SINT MICHIELSGESTEL - Een 22-jarige man bracht in augustus 2020 met een hamer zijn vader om het leven. De rechtbank Oost-Brabant oordeelt dat er geen sprake is van moord, wel van doodslag. De verdachte krijgt een gevangenisstraf van 7 jaar.


De verdachte kwam de bewuste dag in verwarde toestand bij de woning van zijn moeder en broertje aan. Na enige tijd zou hij hebben gezegd dat zij de hulpdiensten moesten bellen omdat zijn vader dood in de garage van zijn woning in Sint-Michielsgestel zou liggen. De politie trof het slachtoffer daar vervolgens aan met een ingeslagen schedel.
Volgens de officier van justitie heeft de verdachte zijn vader die middag met voorbedachte raad om het leven gebracht. Dit zou betekenen dat er sprake is van moord. De rechtbank ziet dat anders en neemt daarbij de verklaringen van de verdachte als uitgangspunt. Deze verklaring zijn namelijk niet in strijd met het door de politie gevonden technische bewijs en de conclusies van de patholoog.

Geen moord
De verdachte kreeg 's middags een woordenwisseling over zijn eetstoornis met zijn vader. De vader verliet vervolgens de woning. De verdachte bleef daar achter en voelde zich – door de kwetsende woorden van zijn vader – verdrietig en hopeloos. In die gemoedstoestand pakte hij een hamer uit de garage en wachtte tot zijn vader thuis kwam. Volgens eigen zeggen wilde hij op dat moment zijn vader alleen maar pijn doen en was hij niet van plan hem te doden. Toen zijn vader terug kwam, gaf de verdachte hem met de hamer direct een klap op zijn rug. Het slachtoffer begon daarop te krijsen. De verdachte verklaarde dat hij op dat moment besliste dat zijn vader dood moest en werd 'beestachtig'. De verdachte sloeg daarop meerdere keren met de hamer op het hoofd van zijn vader. Het slachtoffer probeerde te vluchten en viel in de garage bewusteloos neer. De verdachte dacht dat zijn vader dood was. Toen hij enige tijd later merkte dat dit niet het geval was, knapte er opnieuw iets bij hem en begon opnieuw op zijn vader in te slaan tot hij zeker wist dat het slachtoffer dood was.

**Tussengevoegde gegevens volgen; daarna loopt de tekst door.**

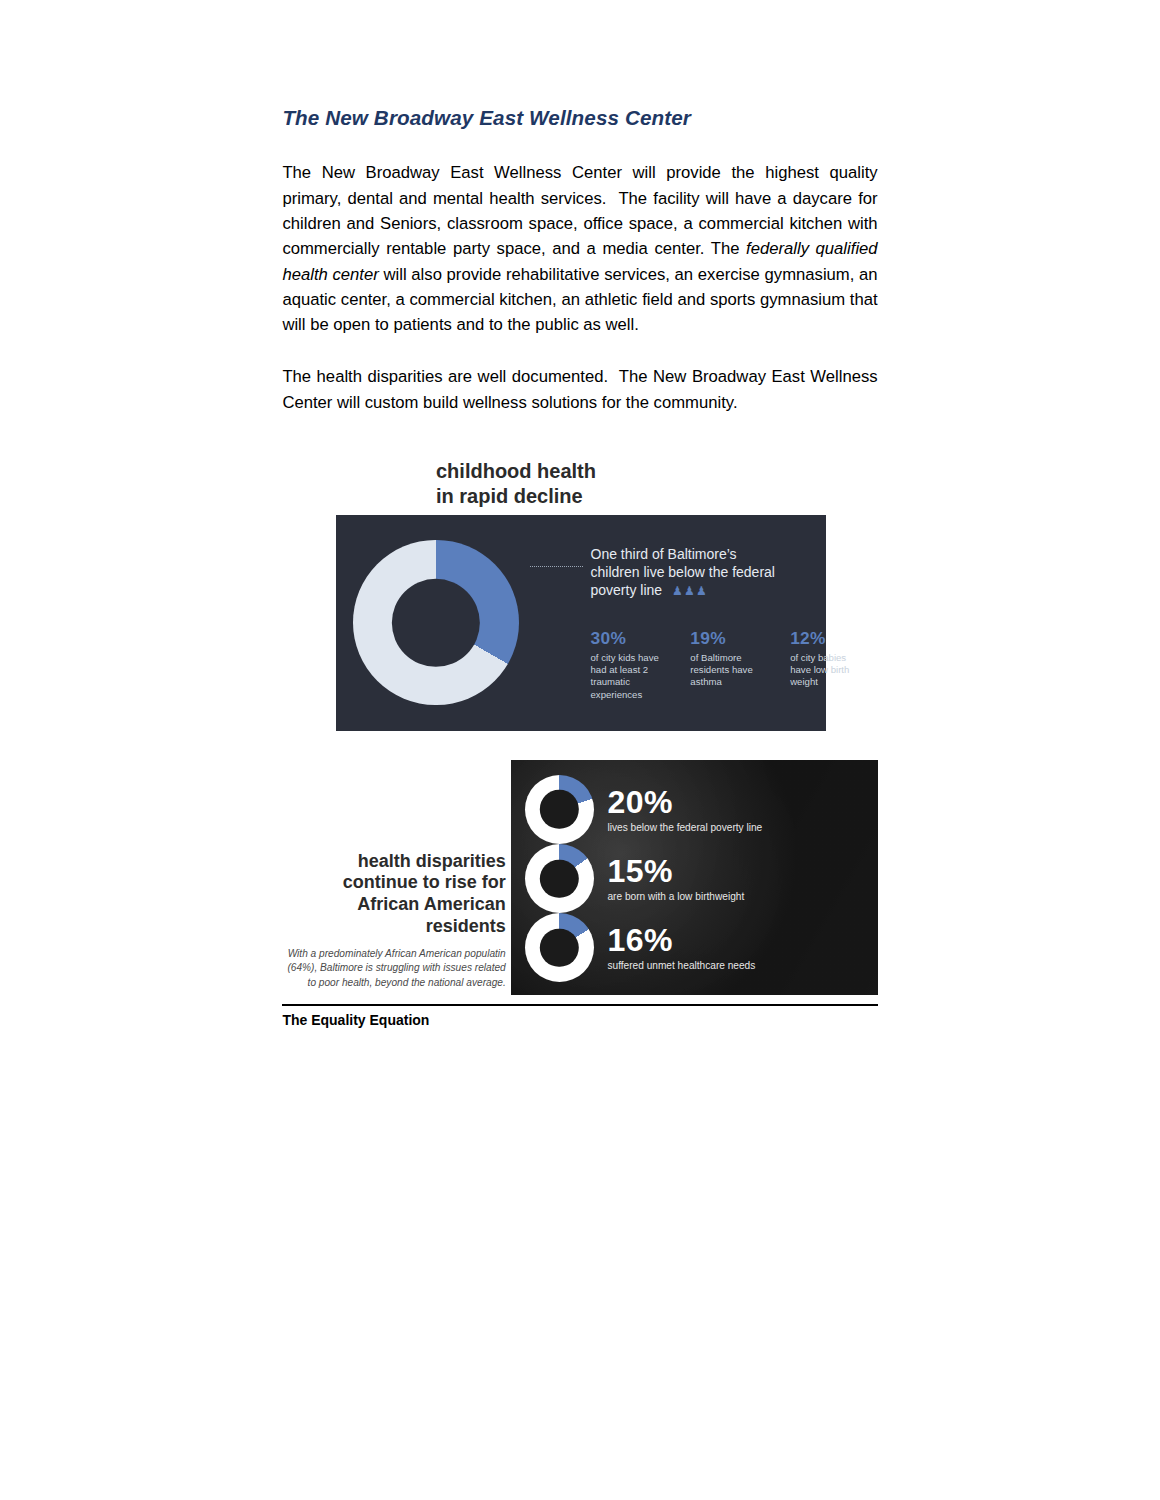The New Broadway East Wellness Center
The New Broadway East Wellness Center will provide the highest quality primary, dental and mental health services. The facility will have a daycare for children and Seniors, classroom space, office space, a commercial kitchen with commercially rentable party space, and a media center. The federally qualified health center will also provide rehabilitative services, an exercise gymnasium, an aquatic center, a commercial kitchen, an athletic field and sports gymnasium that will be open to patients and to the public as well.
The health disparities are well documented. The New Broadway East Wellness Center will custom build wellness solutions for the community.
childhood health
in rapid decline
One third of Baltimore’s children live below the federal poverty line ♟♟♟
30%
of city kids have had at least 2 traumatic experiences
19%
of Baltimore residents have asthma
12%
of city babies have low birth weight
health disparities
continue to rise for
African American
residents
With a predominately African American populatin (64%), Baltimore is struggling with issues related to poor health, beyond the national average.
20%
lives below the federal poverty line
15%
are born with a low birthweight
16%
suffered unmet healthcare needs
The Equality Equation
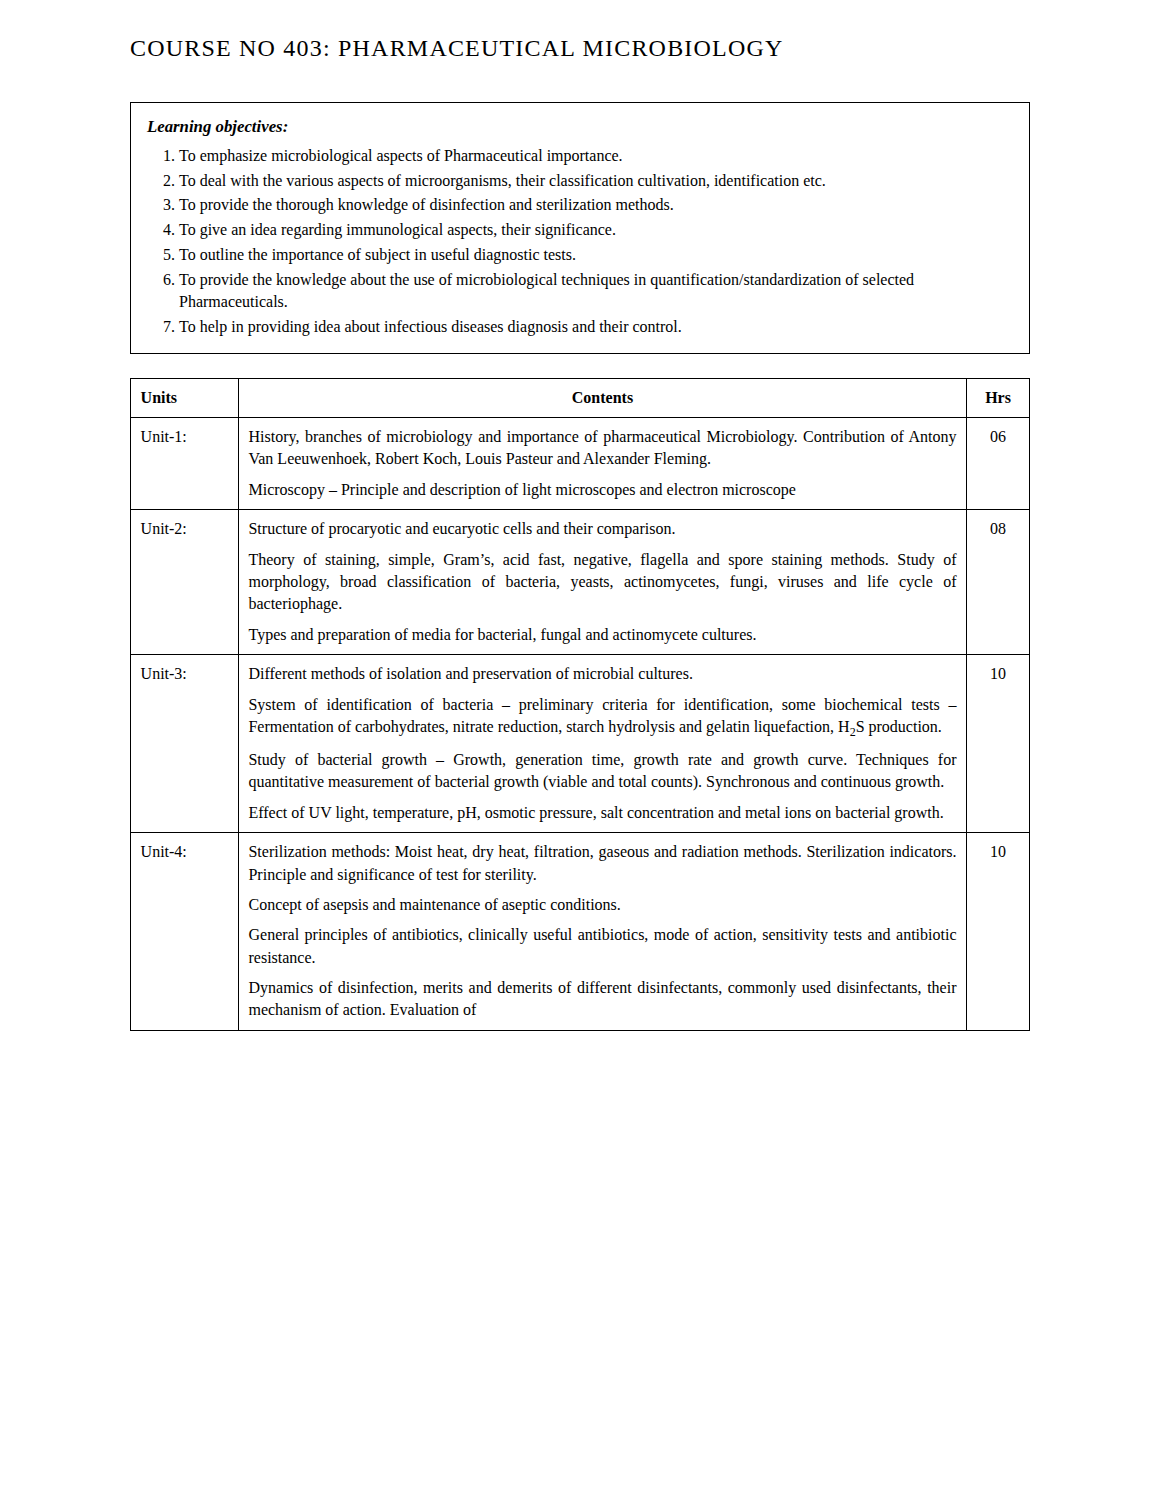COURSE NO 403: PHARMACEUTICAL MICROBIOLOGY
Learning objectives:
To emphasize microbiological aspects of Pharmaceutical importance.
To deal with the various aspects of microorganisms, their classification cultivation, identification etc.
To provide the thorough knowledge of disinfection and sterilization methods.
To give an idea regarding immunological aspects, their significance.
To outline the importance of subject in useful diagnostic tests.
To provide the knowledge about the use of microbiological techniques in quantification/standardization of selected Pharmaceuticals.
To help in providing idea about infectious diseases diagnosis and their control.
| Units | Contents | Hrs |
| --- | --- | --- |
| Unit-1: | History, branches of microbiology and importance of pharmaceutical Microbiology. Contribution of Antony Van Leeuwenhoek, Robert Koch, Louis Pasteur and Alexander Fleming. Microscopy – Principle and description of light microscopes and electron microscope | 06 |
| Unit-2: | Structure of procaryotic and eucaryotic cells and their comparison. Theory of staining, simple, Gram’s, acid fast, negative, flagella and spore staining methods. Study of morphology, broad classification of bacteria, yeasts, actinomycetes, fungi, viruses and life cycle of bacteriophage. Types and preparation of media for bacterial, fungal and actinomycete cultures. | 08 |
| Unit-3: | Different methods of isolation and preservation of microbial cultures. System of identification of bacteria – preliminary criteria for identification, some biochemical tests – Fermentation of carbohydrates, nitrate reduction, starch hydrolysis and gelatin liquefaction, H 2 S production. Study of bacterial growth – Growth, generation time, growth rate and growth curve. Techniques for quantitative measurement of bacterial growth (viable and total counts). Synchronous and continuous growth. Effect of UV light, temperature, pH, osmotic pressure, salt concentration and metal ions on bacterial growth. | 10 |
| Unit-4: | Sterilization methods: Moist heat, dry heat, filtration, gaseous and radiation methods. Sterilization indicators. Principle and significance of test for sterility. Concept of asepsis and maintenance of aseptic conditions. General principles of antibiotics, clinically useful antibiotics, mode of action, sensitivity tests and antibiotic resistance. Dynamics of disinfection, merits and demerits of different disinfectants, commonly used disinfectants, their mechanism of action. Evaluation of | 10 |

Volgens de rechtbank is niet gebleken dat de verdachte een vooropgezet plan had. Ook zat er (telkens) korte tijd tussen de momenten dat hij het besluit nam zijn vader om het leven te brengen en zijn handelen. Er zijn sterke aanwijzingen dat de verdachte in een hevige gemoedsopwelling handelde. De rechtbank spreekt de verdachte daarom vrij van moord, wel is hij schuldig aan doodslag.

Geen psychische overmacht
Volgens de verdediging is de verdachte niet strafbaar omdat er sprake zou zijn van psychische overmacht. De rechtbank denkt daar anders over. Weliswaar is aannemelijk geworden dat de verdachte lange tijd onder druk stond door een traumatiserende gezinsdynamiek, maar er was tijdens het voorval op geen enkel moment sprake van 'een van buiten komende drang die hij niet kon en hoefde te weerstaan', zoals dat juridisch heet.

Stoornissen
Bij het bepalen van de straf weegt mee dat de verdachte met zijn zeer gewelddadige handelen de rechtsorde ernstig schokte en de nabestaanden groot en onherstelbaar leed toebracht. Dit rechtvaardigt een lange celstraf. Volgens een psycholoog, een psychiater en een forensisch milieuonderzoeker kampt de verdachte al jarenlang met lichamelijke en geestelijke klachten. Hij ontwikkelde door een traumatiserend gezinsklimaat een scala aan neurotische (spannings- en angst)klachten en stoornissen, zoals een borderline persoonlijkheidsstoornis en een ernstige somatisch-symptoomstoornis. Deze stoornissen leidden volgens de deskundigen tot een zeer forse en constant aanwezige lijdensdruk. Die opgebouwde druk leidde tot zijn agressieve daad. De verdachte was zich tijdens zijn daad bewust van de onrechtmatigheid daarvan, maar werd door zijn stoornissen in belangrijke mate beperkt. De rechtbank beschouwt hem daarom als verminderd toerekeningsvatbaar. Al met al vindt de rechtbank een celstraf van 7 jaar op zijn plaats.